Semakin berilmu, seseorang akan semakin tergelitik untuk mengulik segala fenomena yang tertangkap oleh indera manusia. Hasilnya tentu perdebatan karena perbedaan konsep memahami kebenaran ilmu. Iman menjadi jalan tengah dengan pengakuan diri atas ketidakmampuannya meraih jagad ilmu. Iman akan menyatukan persepsi ketidaktahuan kepada sesuatu yang sifatnya tidak terjangkau.
Dalam kajian filsafat Timur, iman tidak datang dari taklid (kepercayaan buta), tetapi dari eksperimen yang berkepanjangan. Ilmu dan iman adalah jalan menuju pencerahan dan pembebasan. Konflik terjadi karena hasil dari kesalahan cara berpikir. Puncak dari iman adalah kesadaran yang dicapai melalui kemapanan berilmu. Kesadaran tersebut menciptakan ajaran cinta untuk melawan kebencian akibat kedangkalan ilmu dan ketidakmampuan mengimplementasikan ilmu.
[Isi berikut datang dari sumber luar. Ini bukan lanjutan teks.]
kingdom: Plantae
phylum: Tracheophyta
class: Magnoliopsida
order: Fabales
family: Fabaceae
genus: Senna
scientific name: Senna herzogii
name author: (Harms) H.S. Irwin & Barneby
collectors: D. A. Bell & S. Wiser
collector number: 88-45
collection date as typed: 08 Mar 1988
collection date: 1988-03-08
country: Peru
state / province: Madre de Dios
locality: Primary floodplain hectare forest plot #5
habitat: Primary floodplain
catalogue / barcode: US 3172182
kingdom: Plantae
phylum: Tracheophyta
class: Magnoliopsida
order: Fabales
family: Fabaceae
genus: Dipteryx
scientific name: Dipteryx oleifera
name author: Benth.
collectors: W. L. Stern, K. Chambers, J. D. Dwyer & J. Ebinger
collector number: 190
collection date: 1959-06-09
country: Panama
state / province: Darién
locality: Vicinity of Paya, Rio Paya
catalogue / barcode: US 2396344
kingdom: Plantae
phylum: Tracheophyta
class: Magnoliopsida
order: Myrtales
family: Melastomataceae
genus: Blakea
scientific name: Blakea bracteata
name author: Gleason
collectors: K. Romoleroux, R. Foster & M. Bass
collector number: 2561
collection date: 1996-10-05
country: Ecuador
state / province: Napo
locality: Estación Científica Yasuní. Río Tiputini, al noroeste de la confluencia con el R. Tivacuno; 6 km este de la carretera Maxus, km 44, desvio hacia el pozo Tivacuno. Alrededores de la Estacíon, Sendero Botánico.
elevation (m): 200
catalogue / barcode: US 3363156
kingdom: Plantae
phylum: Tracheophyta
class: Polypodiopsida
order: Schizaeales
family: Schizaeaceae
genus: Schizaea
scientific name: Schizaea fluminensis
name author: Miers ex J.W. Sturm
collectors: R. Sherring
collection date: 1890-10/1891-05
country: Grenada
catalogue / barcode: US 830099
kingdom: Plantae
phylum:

Agama harus berkorelasi dengan keberagaman (perbedaan). Agama yang menolak keberagaman sebagai keniscayaan membuktikan kedangkalan ilmu untuk meyakini sesuatu. Ilmu hanya dijadikan alat bereksistensi dan iman dijadikan kampanye mempopulerkan keeksistensiannya. Padahal setiap orang punya keimanan murninya masing-masing yang didapatkan dari pengalaman yang sudah dicapai.
Namun kadang banyak orang yang sering meragukan keimanannya dengan memilih melibatkan porsi keimanan kepada orang lain. Gampang dipengaruhi dan dimanipulasi keimannya karena rendahnya ilmu. Selebihnya hanya menjadi manusia egois dan pemarah kepada siapapun yang berbeda dengannya. Merasa paling benar padahal masih miskin pengetahuan.
Setiap orang bisa memilih siapapun dan apapun ilmu untuk dimasukan ke dalam otaknya. Namun banyak di antaranya yang tidak mau dan tidak mampu memilah kualitas ilmu yang baik untuknya. Membebek kepada yang lain. Akal sehat dikorbankan demi iman yang setengah-setengah. Doktrin dari sana-sini dibiarkan merusak kejernihan pengetahuan yang berpotensi pada kerusakan keimanan.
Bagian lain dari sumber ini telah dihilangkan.